The results of quantized convolution differ from manual implementation

Hello everyone on the forum

1. Background
I have been working on quantization using the x86 backend and have successfully obtained an 8-bit quantized model with various parameters. Now, I am looking to deploy this quantized model on an embedded device. As a result, I need to manually implement all the quantization, convolution, and dequantization operations. However, I have encountered some issues while implementing the convolution operation. I would greatly appreciate it if anyone could kindly assist me.

2. Problem
The code is as follows. I have defined a model and performed quantization. Finally, I manually implemented the convolution quantization process. However, after multiple runs, the results consistently vary. Despite numerous attempts and repeated runs, the outcomes remain consistently unsuccessful.

import torch
import torch.nn as nn


class CustomModel(nn.Module):
    def __init__(self):
        super().__init__()
        self.quant = torch.quantization.QuantStub()
        self.conv1 = nn.Conv2d(in_channels=1, out_channels=3, kernel_size=3, stride=1)
        self.dequant = torch.quantization.DeQuantStub()

    def forward(self, x):
        x = self.quant(x)
        x = self.conv1(x)
        x = self.dequant(x)
        return x


net = CustomModel()
net.eval()

backend = "x86"
net.qconfig = torch.quantization.get_default_qconfig(backend)

print(net.qconfig)
torch.quantization.prepare(net, inplace=True)

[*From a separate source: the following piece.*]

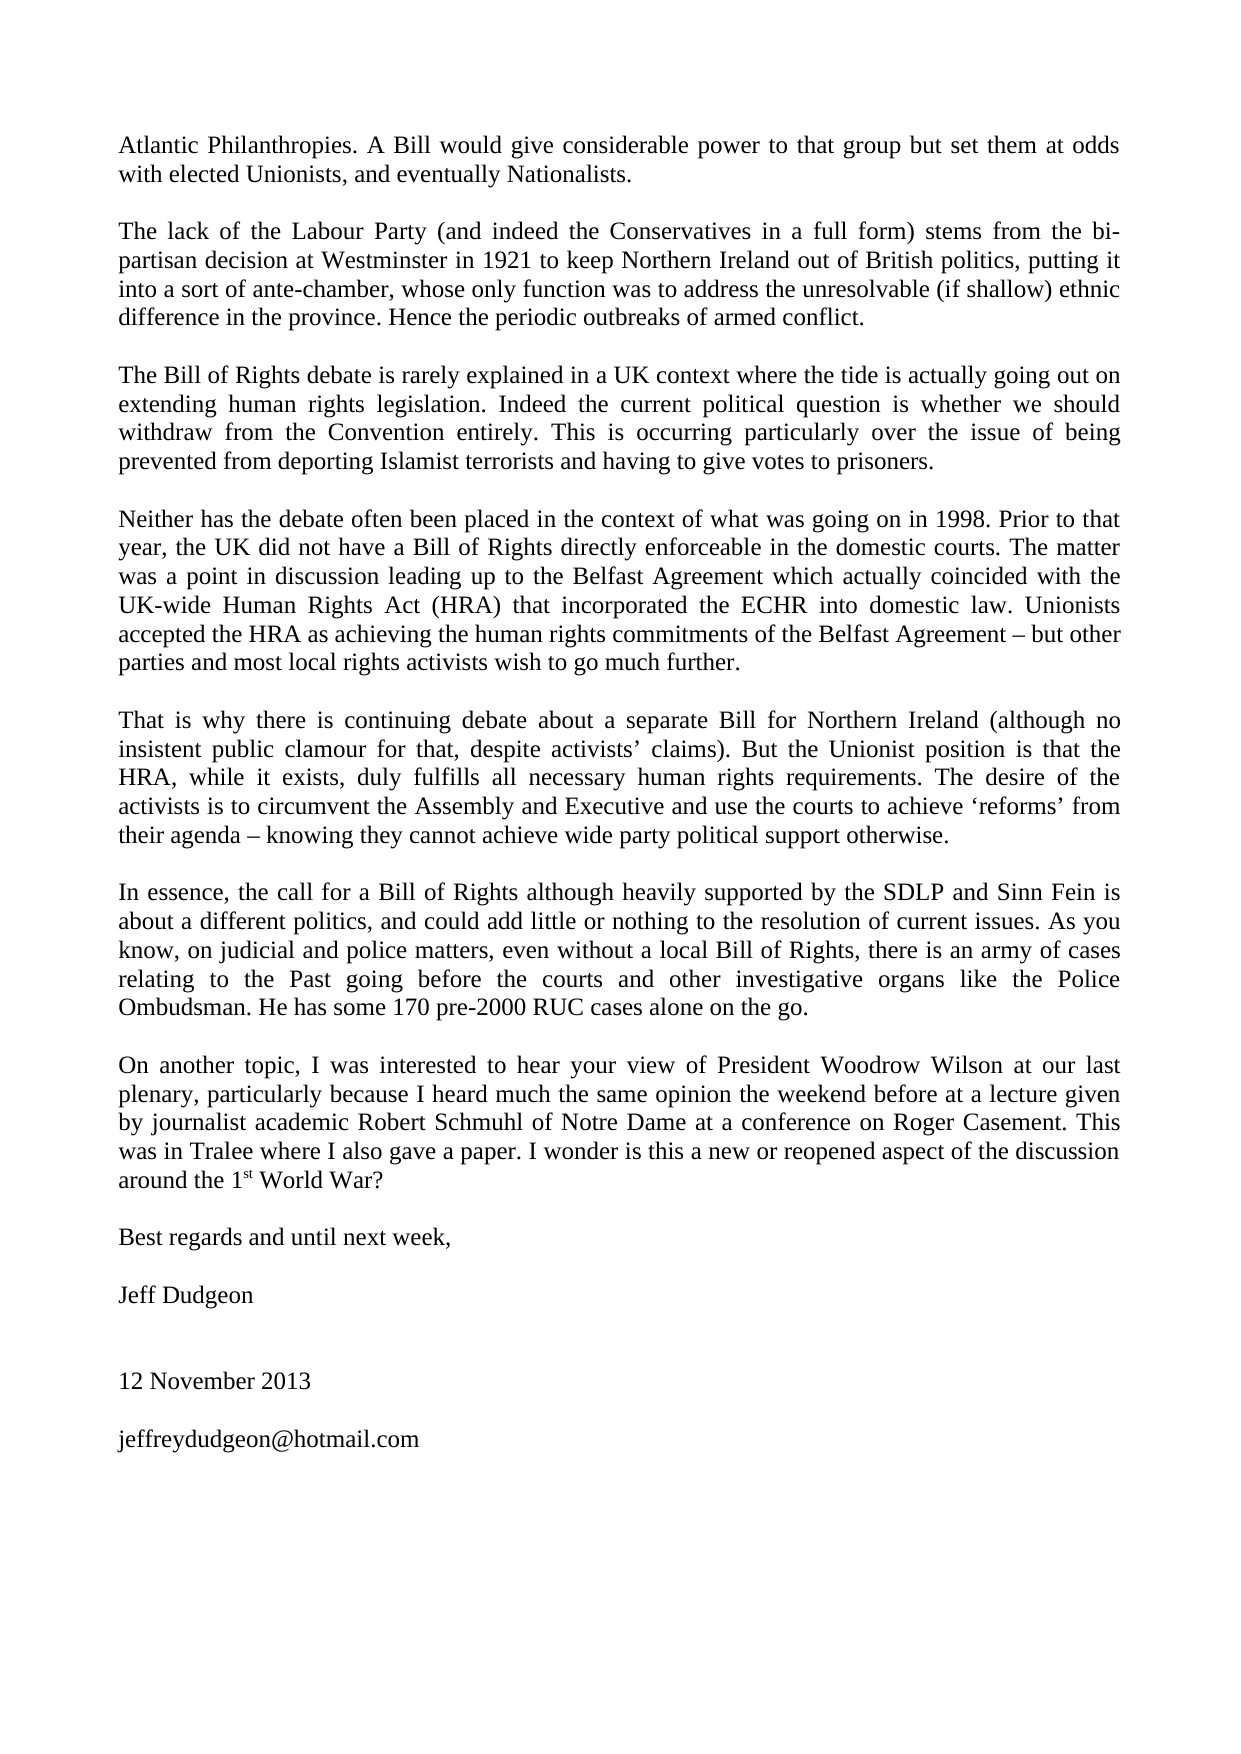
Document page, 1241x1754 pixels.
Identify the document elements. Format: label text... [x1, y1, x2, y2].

calibrate_data = torch.randint(low=0, high=255, size=(1, 4, 16), dtype=torch.uint8).unsqueeze(0)
calibrate_data = calibrate_data / 255
_ = net(calibrate_data)

torch.quantization.convert(net, inplace=True)

channel1 = torch.arange(0, 9).view(3, 3).to(torch.int8).unsqueeze(0)
input_data = channel1.unsqueeze(0)
input_data = input_data / 255
activations = []


def custom_hook(module, input, output):
    info = {
        'module': module,
        'input': input,
        'output': output
    }
    activations.append(info)


for name, module in net.named_modules():
    if len(list(module.children())) == 0:
        module.register_forward_hook(custom_hook)

_ = net(input_data)

# manual implementation
qx = activations[1]['input'][0].int_repr()
wx = activations[1]['module'].weight().int_repr()

sinput = activations[1]['input'][0].q_scale()
zinput = activations[1]['input'][0].q_zero_point()

sweight = activations[1]['module'].weight().q_per_channel_scales()
zweight = activations[1]['module'].weight().q_per_channel_zero_points()

soutput = activations[1]['module'].scale
zoutput = activations[1]['module'].zero_point

bias = activations[1]['module'].bias()
qbias = torch.round(bias / (sinput * sweight))

for i in range(3):
    qoutput = torch.sum((qx - zinput) * (wx - zweight[i])) + qbias[i]
    qoutput = torch.round(qoutput * sinput * sweight[i] / soutput + zoutput)
    qoutput = torch.clamp(qoutput, 0, 256)

    print(qoutput)
    print(activations[1]['output'][0][i].int_repr())

    print((activations[1]['output'][0][i].int_repr() == qoutput).sum())

3. Running result

tensor(63., dtype=torch.float64, grad_fn=<ClampBackward1>)
tensor([[61]], dtype=torch.uint8)
tensor(0)
tensor(62., dtype=torch.float64, grad_fn=<ClampBackward1>)
tensor([[61]], dtype=torch.uint8)
tensor(0)
tensor(72., dtype=torch.float64, grad_fn=<ClampBackward1>)
tensor([[73]], dtype=torch.uint8)
tensor(0)

4. My various attempts to solve this problem

4.1

The problem discussed in this post is similar to mine, but despite attempting the suggested solutions, I was unable to resolve the issue. My code examples and attempts were primarily based on the discussions in that post.

qoutput = qx * wx + qbias

The code provided in Rocket Xu’s answer does not subtract the zero-point (zpoint), and I also attempted to run the code without subtracting the zpoint. However, the results were incorrect.
4.2

This post is also similar to my problem, although it relates to linear layers. Upon observation, I noticed that the implementation in the post is quite similar to mine.

After many attempts, I have no other way, can give me some suggestions?

Hi @Cao_kim, have you taken a look at Executorch? It is a library that can be used to run PyTorch programs on device and supports quantization. See Quantization Overview — ExecuTorch 0.2 documentation for more details

Thank you for your response, but I need to implement the processes of quantization, convolution, and dequantization using C++ in order to facilitate deployment on embedded devices. It seems that this may not be suitable.